5 Then the devil led him up and showed him in an instant all the kingdoms of the world. 6 And the devil said to him, “To you I will give their glory and all this authority; for it has been given over to me, and I give it to anyone I please. 7 If you, then, will worship me, it will all be yours.” 8 Jesus answered him, “It is written, ‘Worship the Lord your God, and serve only him.’”

9 Then the devil took him to Jerusalem, and placed him on the pinnacle of the temple, saying to him, “If you are the Son of God, throw yourself down from here, 10 for it is written,

‘He will command his angels concerning you, to protect you,’

11 and ‘On their hands they will bear you up, so that you will not dash your foot against a stone.’”

12 Jesus answered him, “It is said, ‘Do not put the Lord your God to the test.’” 13 When the devil had finished every test, he departed from him until an opportune time.


Questions for consideration:

Before you begin to reflect with the community on the reading today, let’s situate ourselves within the reading.

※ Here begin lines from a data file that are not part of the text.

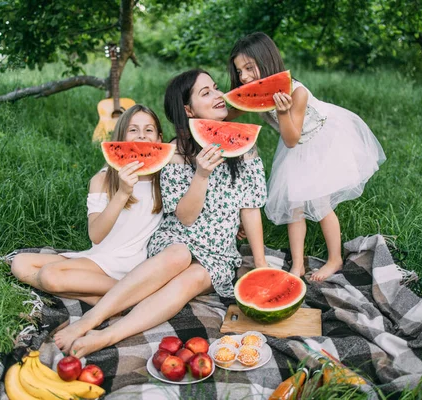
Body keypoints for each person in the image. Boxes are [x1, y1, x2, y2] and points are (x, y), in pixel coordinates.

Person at [53, 69, 268, 357]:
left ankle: (107, 336)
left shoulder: (246, 148)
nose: (218, 95)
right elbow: (186, 217)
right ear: (188, 110)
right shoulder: (176, 152)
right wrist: (201, 175)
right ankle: (91, 320)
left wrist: (261, 264)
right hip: (175, 238)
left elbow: (250, 210)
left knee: (191, 279)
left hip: (219, 253)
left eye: (215, 88)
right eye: (206, 93)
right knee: (179, 254)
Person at [227, 32, 386, 281]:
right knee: (295, 206)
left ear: (267, 61)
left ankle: (335, 258)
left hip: (319, 141)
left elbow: (291, 138)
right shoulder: (254, 92)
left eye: (249, 68)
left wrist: (281, 112)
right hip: (297, 144)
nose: (244, 76)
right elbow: (230, 111)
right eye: (239, 71)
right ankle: (298, 265)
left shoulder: (296, 93)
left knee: (321, 204)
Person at [11, 105, 164, 305]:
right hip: (99, 257)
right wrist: (123, 193)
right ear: (119, 139)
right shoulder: (102, 180)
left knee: (50, 276)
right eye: (133, 130)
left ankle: (126, 291)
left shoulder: (164, 180)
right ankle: (115, 299)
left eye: (149, 130)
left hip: (129, 265)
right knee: (20, 263)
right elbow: (96, 235)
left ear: (160, 139)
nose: (142, 136)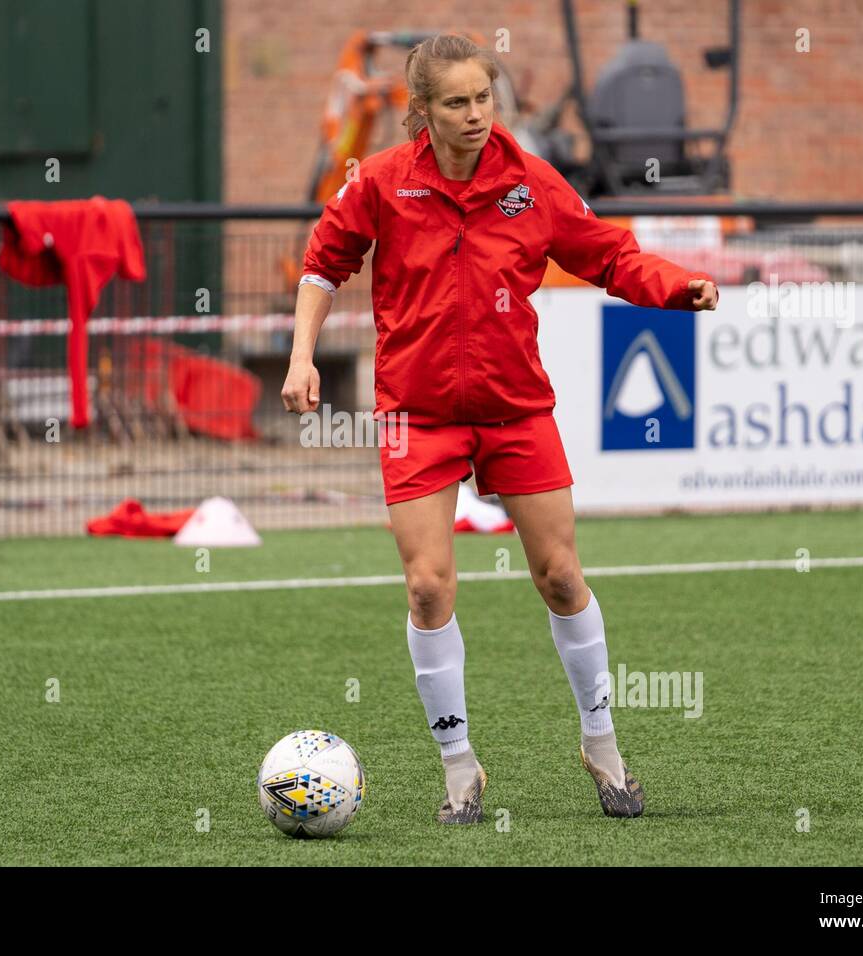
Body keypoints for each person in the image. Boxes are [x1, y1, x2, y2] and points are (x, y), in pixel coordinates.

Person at [282, 33, 718, 824]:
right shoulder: (379, 182)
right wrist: (302, 357)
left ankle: (603, 746)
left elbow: (612, 258)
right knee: (426, 586)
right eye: (456, 102)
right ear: (422, 111)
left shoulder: (532, 182)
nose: (476, 114)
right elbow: (321, 264)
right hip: (418, 414)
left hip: (516, 408)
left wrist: (677, 287)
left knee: (558, 575)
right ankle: (460, 771)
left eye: (484, 97)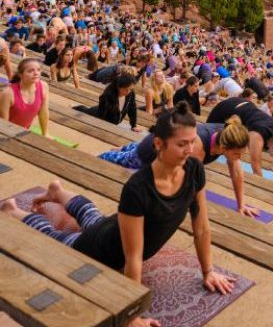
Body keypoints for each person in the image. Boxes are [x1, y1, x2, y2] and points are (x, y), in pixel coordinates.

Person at [2, 105, 235, 327]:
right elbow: (132, 256)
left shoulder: (195, 169)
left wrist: (208, 271)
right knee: (56, 238)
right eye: (182, 144)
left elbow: (202, 227)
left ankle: (57, 192)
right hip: (102, 249)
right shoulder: (138, 188)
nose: (190, 150)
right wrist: (132, 316)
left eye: (193, 142)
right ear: (158, 144)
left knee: (94, 217)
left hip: (114, 227)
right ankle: (14, 210)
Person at [99, 102, 260, 218]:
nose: (239, 159)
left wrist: (241, 205)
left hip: (162, 139)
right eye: (237, 155)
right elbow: (183, 181)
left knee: (130, 149)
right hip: (151, 151)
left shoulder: (227, 135)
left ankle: (122, 148)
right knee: (117, 159)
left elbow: (237, 173)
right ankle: (106, 154)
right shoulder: (197, 148)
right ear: (225, 148)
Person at [207, 96, 273, 187]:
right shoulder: (257, 136)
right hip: (225, 110)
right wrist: (261, 190)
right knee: (210, 148)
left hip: (243, 105)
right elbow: (256, 167)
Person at [0, 57, 49, 135]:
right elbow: (3, 124)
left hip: (22, 132)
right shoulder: (8, 93)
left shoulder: (43, 86)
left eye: (38, 70)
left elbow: (43, 113)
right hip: (6, 133)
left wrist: (45, 133)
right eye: (30, 71)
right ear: (20, 75)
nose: (36, 73)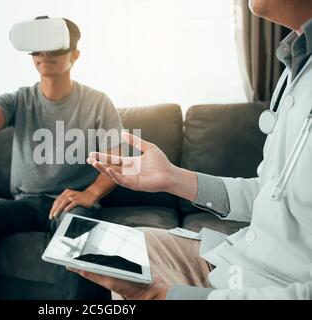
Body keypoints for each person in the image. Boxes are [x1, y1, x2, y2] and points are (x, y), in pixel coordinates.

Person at [72, 0, 312, 299]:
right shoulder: (296, 67)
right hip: (238, 262)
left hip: (275, 287)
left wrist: (167, 296)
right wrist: (172, 178)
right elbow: (271, 191)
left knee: (131, 276)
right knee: (116, 248)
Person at [0, 16, 123, 299]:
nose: (46, 54)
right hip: (24, 204)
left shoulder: (98, 102)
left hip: (69, 206)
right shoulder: (19, 99)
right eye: (38, 48)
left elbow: (116, 159)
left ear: (75, 55)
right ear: (32, 57)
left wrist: (91, 193)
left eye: (55, 47)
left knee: (78, 222)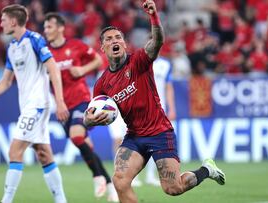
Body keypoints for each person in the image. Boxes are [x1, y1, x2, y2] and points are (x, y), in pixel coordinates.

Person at [84, 1, 226, 202]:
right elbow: (89, 118)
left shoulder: (139, 60)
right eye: (108, 39)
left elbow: (157, 41)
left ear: (124, 43)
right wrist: (90, 120)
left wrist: (154, 17)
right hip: (134, 136)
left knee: (173, 188)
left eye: (118, 37)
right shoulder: (102, 84)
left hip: (159, 132)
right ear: (103, 47)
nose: (114, 40)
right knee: (120, 181)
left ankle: (206, 170)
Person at [0, 4, 69, 203]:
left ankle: (6, 200)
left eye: (3, 20)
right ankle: (61, 200)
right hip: (27, 106)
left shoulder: (34, 40)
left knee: (14, 150)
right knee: (43, 153)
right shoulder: (12, 47)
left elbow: (53, 67)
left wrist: (59, 101)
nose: (0, 24)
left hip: (38, 104)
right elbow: (7, 81)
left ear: (13, 21)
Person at [43, 12, 119, 202]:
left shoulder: (75, 45)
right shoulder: (44, 51)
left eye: (49, 27)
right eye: (45, 27)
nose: (46, 31)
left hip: (82, 100)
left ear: (60, 28)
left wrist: (82, 70)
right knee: (84, 145)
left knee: (76, 136)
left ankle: (96, 177)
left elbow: (98, 60)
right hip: (62, 105)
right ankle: (110, 185)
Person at [110, 56, 177, 187]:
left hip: (157, 109)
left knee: (152, 142)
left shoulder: (165, 65)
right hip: (133, 109)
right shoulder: (137, 62)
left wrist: (172, 107)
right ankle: (126, 175)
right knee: (124, 141)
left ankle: (150, 176)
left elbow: (169, 86)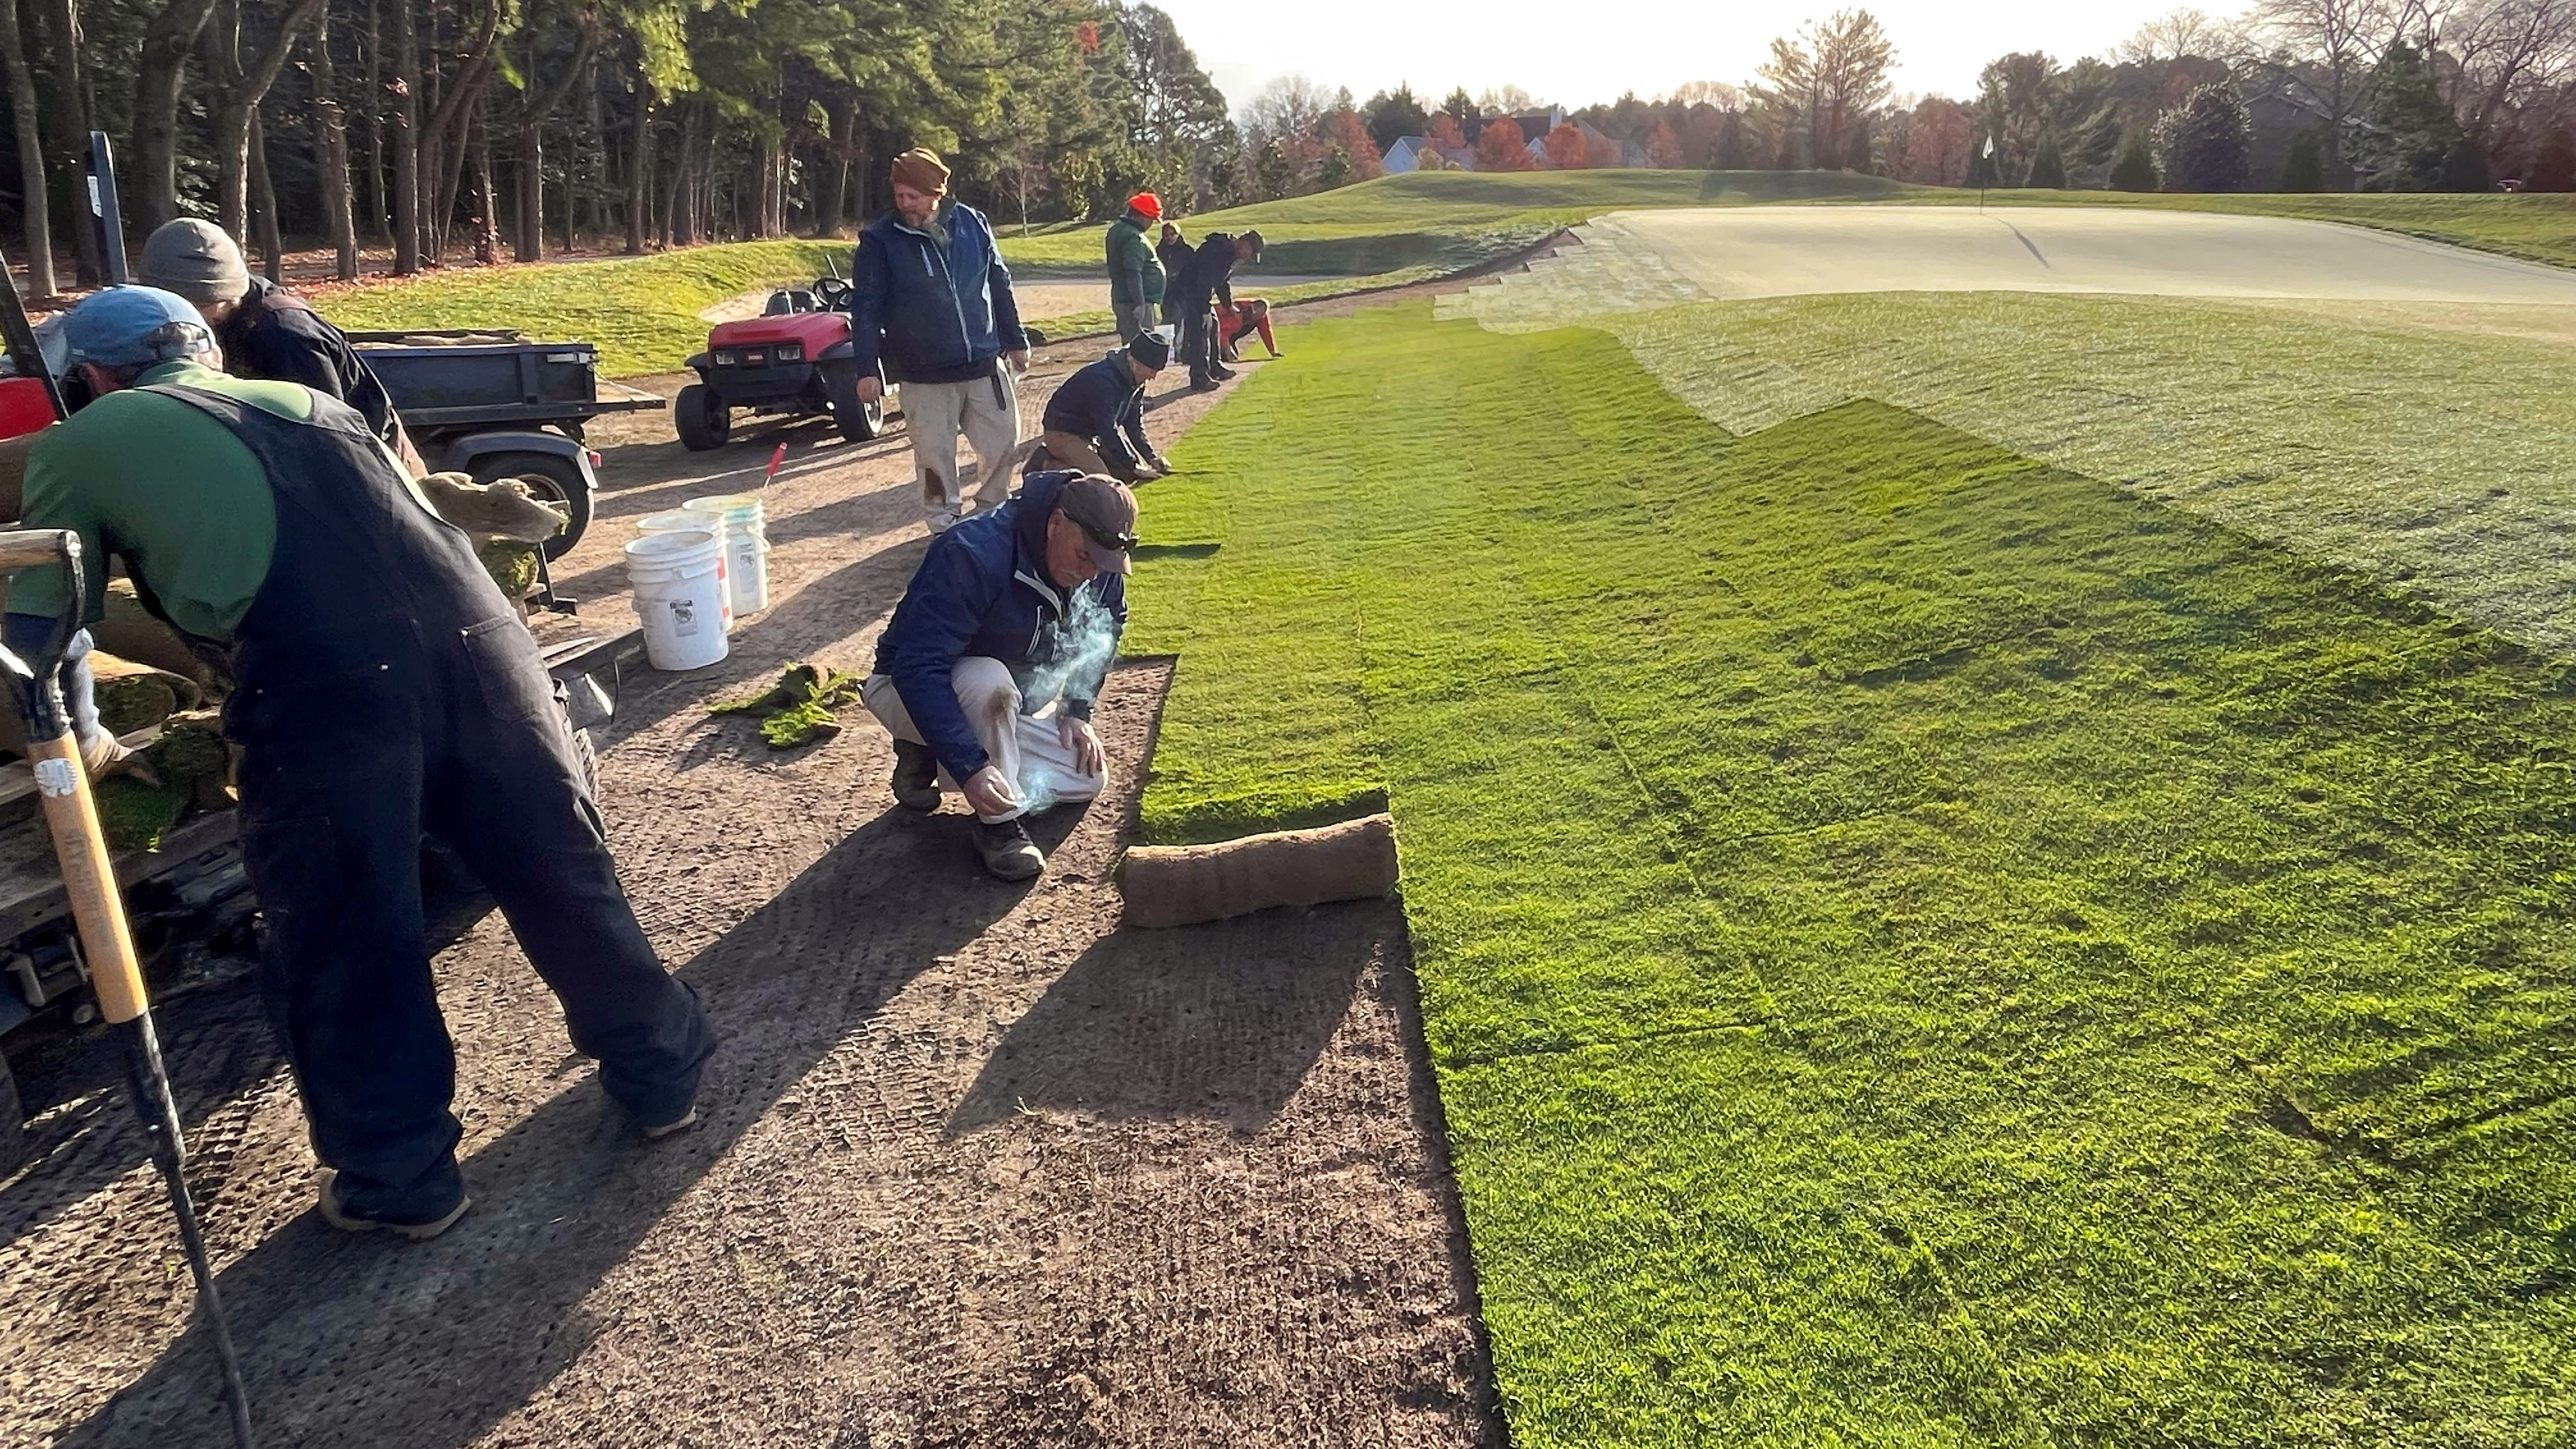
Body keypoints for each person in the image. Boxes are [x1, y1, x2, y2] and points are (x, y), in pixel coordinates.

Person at [8, 288, 713, 1240]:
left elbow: (39, 636)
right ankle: (664, 1077)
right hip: (487, 650)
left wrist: (86, 735)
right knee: (558, 869)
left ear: (93, 374)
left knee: (349, 926)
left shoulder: (79, 443)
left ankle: (400, 1174)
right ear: (203, 348)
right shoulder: (310, 401)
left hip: (327, 688)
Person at [861, 471, 1135, 881]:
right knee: (989, 682)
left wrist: (1077, 710)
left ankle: (930, 753)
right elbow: (918, 668)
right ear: (1055, 523)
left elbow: (1108, 625)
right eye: (1085, 556)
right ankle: (999, 827)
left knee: (1088, 777)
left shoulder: (1098, 563)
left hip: (1004, 704)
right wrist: (971, 767)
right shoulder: (973, 552)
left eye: (1104, 563)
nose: (1093, 573)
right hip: (904, 690)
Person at [846, 148, 1028, 535]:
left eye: (913, 196)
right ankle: (944, 523)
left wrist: (1016, 340)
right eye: (899, 195)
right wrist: (866, 369)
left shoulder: (973, 223)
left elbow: (999, 282)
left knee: (1004, 442)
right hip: (923, 375)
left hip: (983, 363)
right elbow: (866, 308)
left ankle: (993, 511)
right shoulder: (880, 240)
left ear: (936, 193)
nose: (905, 203)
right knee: (934, 457)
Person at [136, 219, 416, 467]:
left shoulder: (287, 338)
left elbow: (329, 437)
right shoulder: (223, 315)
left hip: (370, 464)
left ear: (218, 296)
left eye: (184, 307)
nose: (175, 318)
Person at [1023, 331, 1169, 483]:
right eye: (1152, 371)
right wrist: (1133, 465)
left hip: (1092, 435)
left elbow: (1133, 424)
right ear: (1136, 363)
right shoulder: (1103, 380)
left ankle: (1076, 460)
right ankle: (1048, 465)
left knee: (1127, 474)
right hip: (1062, 432)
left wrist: (1151, 458)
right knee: (1102, 482)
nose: (1153, 377)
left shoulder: (1137, 381)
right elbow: (1107, 428)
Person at [1172, 229, 1262, 391]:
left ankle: (1214, 367)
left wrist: (1228, 305)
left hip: (1198, 294)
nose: (1248, 258)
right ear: (1244, 243)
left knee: (1214, 326)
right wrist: (1203, 309)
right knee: (1200, 333)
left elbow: (1222, 283)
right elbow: (1204, 281)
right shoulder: (1219, 251)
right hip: (1189, 293)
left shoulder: (1229, 254)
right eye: (1250, 253)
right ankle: (1199, 377)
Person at [1103, 192, 1166, 343]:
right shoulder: (1133, 237)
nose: (1151, 224)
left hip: (1124, 297)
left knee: (1133, 343)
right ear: (1143, 217)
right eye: (1151, 219)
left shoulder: (1118, 230)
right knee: (1143, 345)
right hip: (1135, 301)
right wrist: (1140, 303)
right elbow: (1133, 272)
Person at [1218, 296, 1283, 361]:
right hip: (1216, 333)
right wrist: (1227, 350)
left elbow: (1266, 332)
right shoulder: (1235, 312)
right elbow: (1222, 334)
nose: (1256, 319)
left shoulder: (1261, 316)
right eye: (1255, 316)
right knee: (1225, 358)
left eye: (1259, 317)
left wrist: (1272, 351)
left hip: (1228, 337)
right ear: (1250, 309)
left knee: (1233, 358)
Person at [1156, 223, 1192, 327]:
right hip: (1166, 290)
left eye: (1172, 234)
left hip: (1182, 290)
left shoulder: (1186, 251)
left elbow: (1192, 269)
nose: (1169, 238)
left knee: (1180, 317)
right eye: (1166, 235)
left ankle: (1181, 337)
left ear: (1178, 234)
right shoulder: (1159, 250)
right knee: (1168, 317)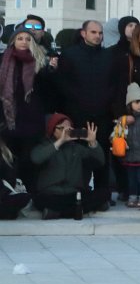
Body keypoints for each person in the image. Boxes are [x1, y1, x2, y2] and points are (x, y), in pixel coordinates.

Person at [49, 19, 118, 209]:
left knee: (101, 155)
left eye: (100, 33)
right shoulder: (70, 55)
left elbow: (115, 84)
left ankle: (102, 195)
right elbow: (62, 84)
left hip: (102, 116)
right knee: (78, 155)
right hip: (77, 115)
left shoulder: (108, 56)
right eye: (93, 32)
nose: (97, 36)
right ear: (83, 33)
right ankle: (78, 193)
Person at [30, 114, 104, 219]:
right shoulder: (44, 146)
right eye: (62, 128)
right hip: (51, 194)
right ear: (53, 130)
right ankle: (76, 211)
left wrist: (92, 142)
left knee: (103, 194)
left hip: (73, 194)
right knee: (39, 200)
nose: (66, 132)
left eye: (69, 129)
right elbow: (36, 158)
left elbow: (100, 161)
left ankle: (57, 213)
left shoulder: (76, 148)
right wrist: (60, 142)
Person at [1, 27, 49, 187]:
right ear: (13, 41)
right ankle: (12, 195)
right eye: (20, 38)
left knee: (30, 162)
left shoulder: (41, 62)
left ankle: (30, 197)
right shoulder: (3, 60)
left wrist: (49, 71)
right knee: (10, 162)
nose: (24, 42)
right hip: (9, 120)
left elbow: (47, 92)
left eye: (28, 39)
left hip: (31, 120)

  • Read the passage, read the questions below, then read the passage again.
  • Sit for a few minutes and allow yourself to enter into the scripture.
  • If you are not familiar with some of this information, don’t worry just rest in what you do understand.
  • What is your experience with the temptations of bread (bodily appetites), power, and pride?
Jesus, full of the Holy Spirit, returned from the Jordan and was led by the Spirit in the wilderness
  • In the Gospel of Luke it says that Jesus was "led" by the Holy Spirit, but in Mark it says "the Spirit immediately drove him out into the wilderness." How does this change the story to imagine Jesus being led instead of driven?
...for forty days he was tempted by the devil
  • The devil (or the Adversary according to some translations) tempts Jesus with bread (a symbol of all the things we hunger for), the kingdoms of the world (power), and a challenge to prove how special he is (pride). What might Jesus gain by accepting the offers? What would Jesus lose? What does know about himself after this experience that he didn't know before?
  • People experience their own personal wilderness when they face life-threatening illnesses, job insecurity, divorce, mental illness, bankruptcy, death, addiction, and many other life-altering ordeals. Is the wilderness a place they are driven to or are they led there? What do people encounter in the wilderness? What challenges do they face? What is possible in the wilderness?
  • What do you know about the wilderness? What hungers do you want fed? What powers do you covet? What recognitions do you want? What has the wilderness taught you that you might not learn any other way. 
  • How has the experience of the wilderness helped you be responsible for your spiritual life?